Her head-first approach was part of the reason she was highly recruited by the coaching staff. Logue ultimately chose Minnesota over Iowa, and has steadily improved into a confident and successful pitcher.
“I love it here, and I can’t see myself being anywhere else,” she said. “This is definitely the best year I’ve had. I’m more of a control pitcher, while Klav is more of a power pitcher.”
When she came here as a freshman, Logue was part of a class that included second baseman Laura Peters and third baseman Amber Hegland.
The three of them have since become best friends, which is something that surprises Logue when she thinks back to that first day.
“The funny thing is, our freshman year we walked in here kind of leery of each other,” she said. “And now, walking out of here I think the three of us are probably the best friends anybody could be.”

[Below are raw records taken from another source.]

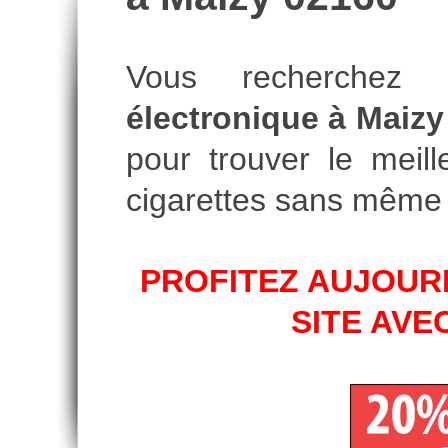
Vous recherche
électronique à Maizy
pour trouver le meill
cigarettes sans même 
PROFITEZ AUJOURD
SITE AVE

Logue admits that she is sad to think that the trio will be broken up at the end of the season, but guarantees they will remain friends off the field.
As the end of her career approaches, Logue spent Wednesday’s practice doing things she hadn’t done for two years — taking batting practice and playing first base.
She and Bernstein-O’Brien said they want to add another potential weapon coming off the bench during games that Klaviter starts. With the team’s offense sputtering, it could use an extra boost.
Logue had played first when she wasn’t pitching during her first two years, and hit .308 as a sophomore. But a bad lower back has limited her, and the coaching staff determined that it would be best if she concentrated on pitching.
But with the Women’s College World Series as her ultimate goal, Logue is ready and willing to risk a little back pain for a chance at a ring.
“I don’t have too much time left here,” she said. “So I don’t really care about my back. I just want to keep playing.”
Maybe she could change the purpose of the Insanity Sauce from team relaxant to muscle relaxant.